CINCINNATI, Ohio — A potent collection of 19th-century photographs, documents, correspondence and more come to market Thursday, November 30 in Hindman’s American Historical Ephemera & Photography sale. The catalog is now available for bidding at LiveAuctioneers.

Fresh with gold fever, William J. Jewell (1818-1885) left his wife and children behind in Michigan in 1852 to head to the gold fields in California’s Sierra Nevada mountains. Jewell kept a diary and all his correspondence, which helps date these two daguerreotypes he had commissioned of him and his claim at Poverty Bar, California (which since 1962 has been at the bottom of Camanche Reservoir). Captured with remarkable clarity, the two images show Jewell as the central figure, pushing a wheelbarrow to the Long Tom sluice box, and in another view, panning for gold. The daguerreotypes are estimated at $15,000-$25,000.
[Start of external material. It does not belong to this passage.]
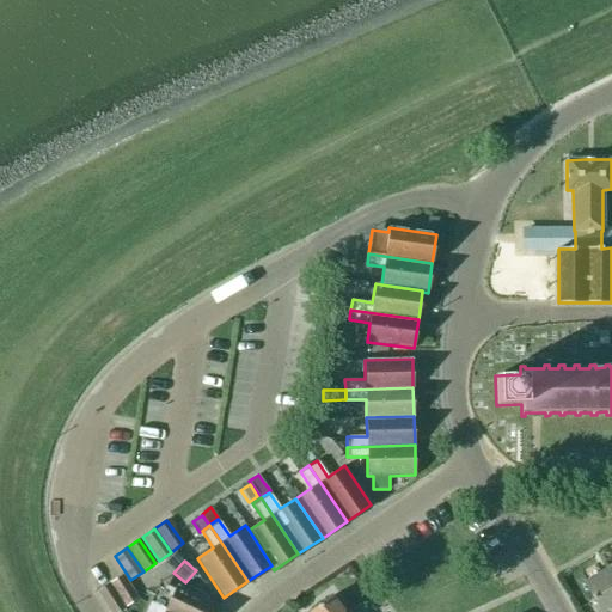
[(611,569),(611,567),(583,582),(600,611),(603,611),(611,606),(611,569)]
The second highest-ranking officer to be killed in the American Civil War, General James Birdseye McPherson (1828-1864) fell at the battle of Atlanta on July 22, 1864. His death was a major blow to the Union Army, and he was widely mourned by Generals U. S. Grant and William Tecumseh Sherman. In a touch of pathos, the commanding officer of the Confederate forces at the battle, General John Bell Hood, expressed remorse, remarking on the death of his West Point “classmate and boyhood friend.” This is the only known daguerreotype of McPherson, and it is estimated at $4,000-$6,000.

Descended directly in the family of General Nelson Appleton Miles (1839-1925) are U.S. Army Cavalry regimental colors from the Indian Wars period (1870s-1890s). Miles was a Civil War hero, Medal of Honor recipient, and leader of major U.S. Army operations during the Indian Wars. Though he commanded infantry, he had numerous Cavalry (horse-mounted troops) attached to his units. The colors are estimated at $8,000-$10,000.